Nada más frustrante que cumplir con el deber ciudadano y ver que el voto que uno ha depositado en la urna no ha servido de nada.

Ver cómo el partido que tan demagógicamente se jacta de haber hecho más que nadie contra la corrupción sigue no sólo gobernando, sino empeñado en negar su propia responsabilidad en esa herida que no deja de supurar.

O cómo la cada vez más débil oposición socialdemócrata se dedicó sobre todo a maniobrar arteramente para defenestrar al dirigente que eligieron las bases y del que sospechaban que pudiera pactar con la nueva izquierda de Podemos.

O cómo este último partido se enzarzaba en una tan absurda como descarnada lucha interna por el poder, disfrazada de ideológica, que nada tenía de edificante y sí mucho de descorazonador.

Como frustrante resulta comprobar una y otra vez que aquí la justicia no es ciega, sino selectiva y lenta, y sus veredictos, con frecuencia sorprendentes y aun indignantes, llegan a menudo tan tarde que si el delito no ha prescrito, todos nos habremos ya olvidado.

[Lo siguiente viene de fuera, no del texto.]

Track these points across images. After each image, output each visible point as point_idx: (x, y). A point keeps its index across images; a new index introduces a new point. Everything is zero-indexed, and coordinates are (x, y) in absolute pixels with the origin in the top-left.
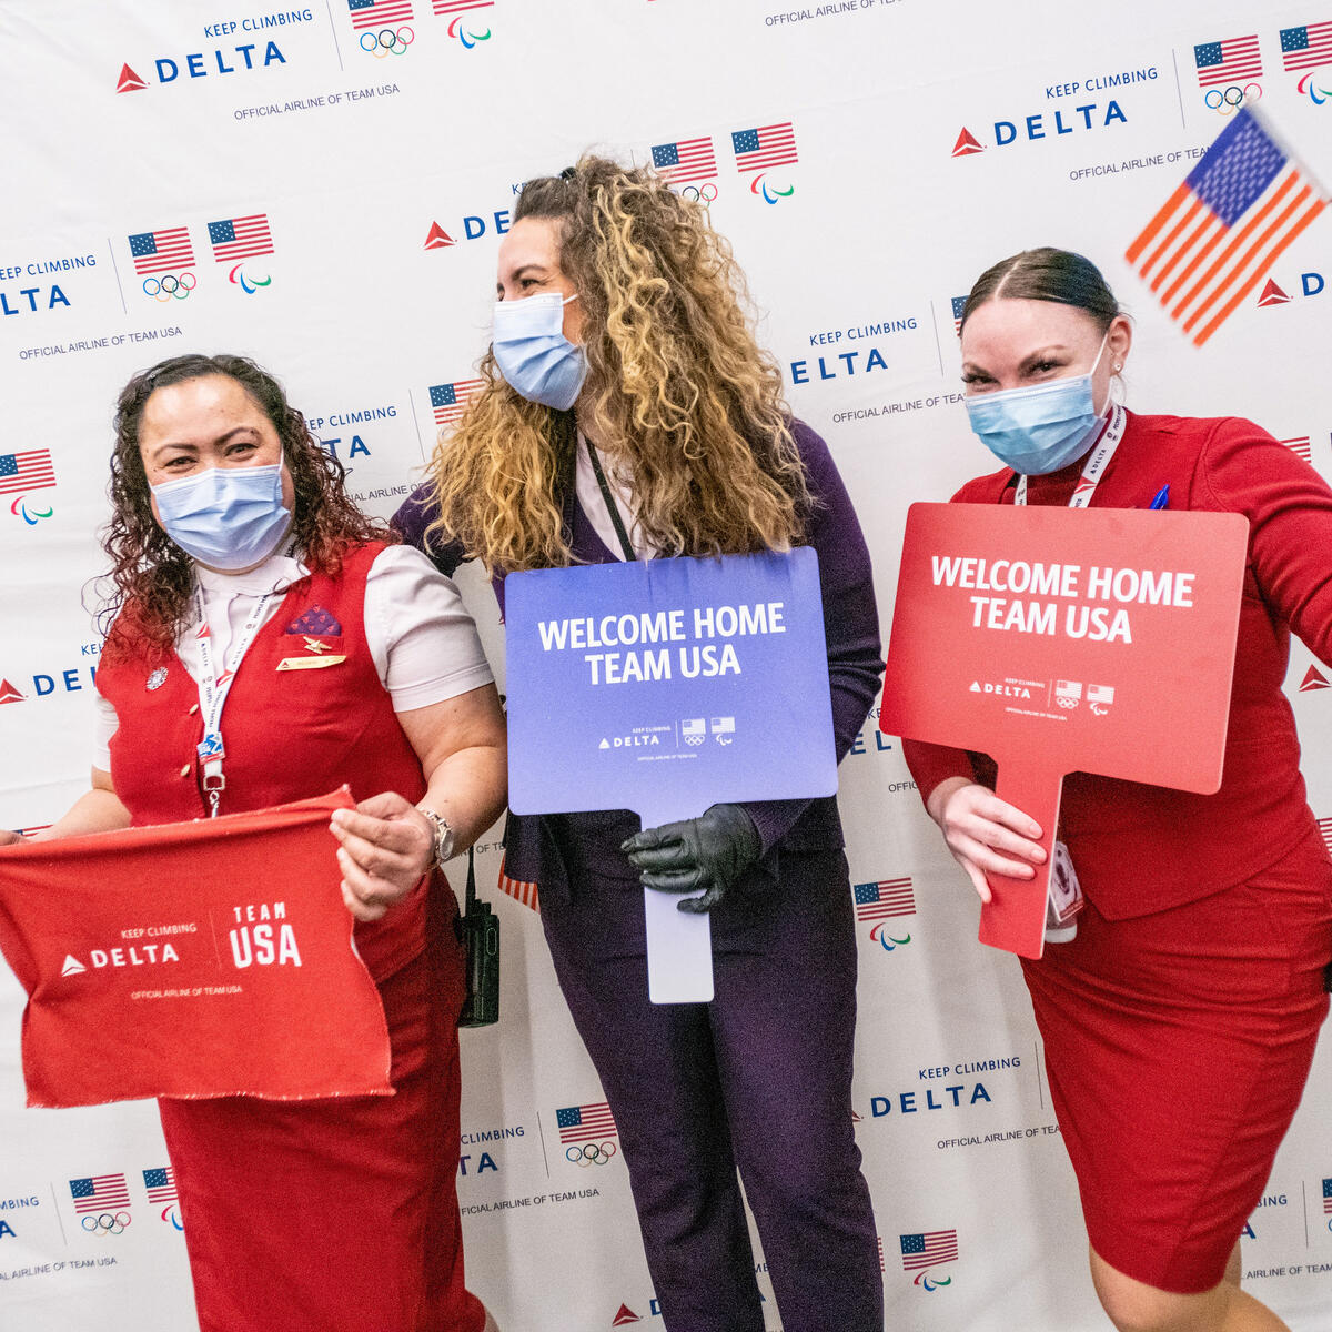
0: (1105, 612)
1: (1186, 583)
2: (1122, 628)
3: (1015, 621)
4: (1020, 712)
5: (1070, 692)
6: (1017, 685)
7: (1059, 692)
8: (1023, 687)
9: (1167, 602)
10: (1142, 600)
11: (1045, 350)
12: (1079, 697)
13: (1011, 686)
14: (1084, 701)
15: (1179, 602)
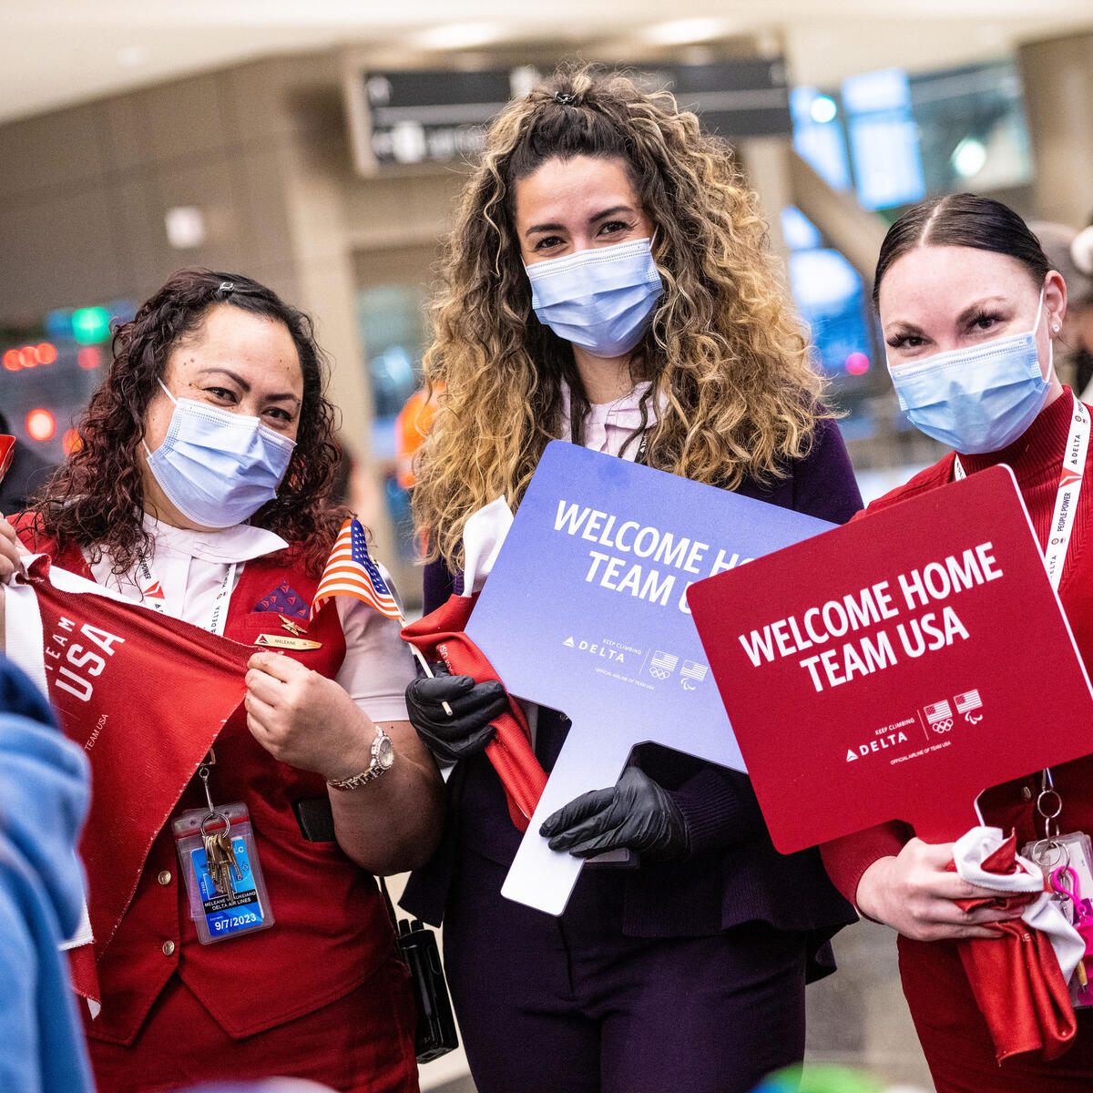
0: (931, 617)
1: (988, 554)
2: (955, 626)
3: (854, 667)
4: (905, 758)
5: (940, 714)
6: (889, 733)
7: (931, 719)
8: (896, 732)
9: (980, 581)
10: (958, 589)
11: (984, 302)
12: (951, 715)
13: (884, 736)
14: (957, 717)
15: (991, 576)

Y lo es también ver a diario tantas cosas que nos escandalizan: tantos ex políticos en consejos de administración, tanto descarado nepotismo y tantas puertas giratorias que explican los abusos de la banca o las tarifas de las eléctricas.

Resulta frustrante que se abandone a tantos ciudadanos a su suerte, que nada se haga contra la precarización creciente del empleo, unos salarios de miseria y el éxodo de tantos jóvenes y que se culpe de todo ello en abstracto a la crisis como si ésta no tuviera responsables, todos ellos con nombres y apellidos.

¿Se busca acaso que los ciudadanos, hartos de anuncios engañosos y reiteradas promesas incumplidas, decidan la próxima vez quedarse en casa porque, como decían quienes antes criticaban a la «casta» y hoy parecen imitarla, los que habíamos elegido «no nos representan»?

No deja de sorprender la paciencia, la resignación de tantos.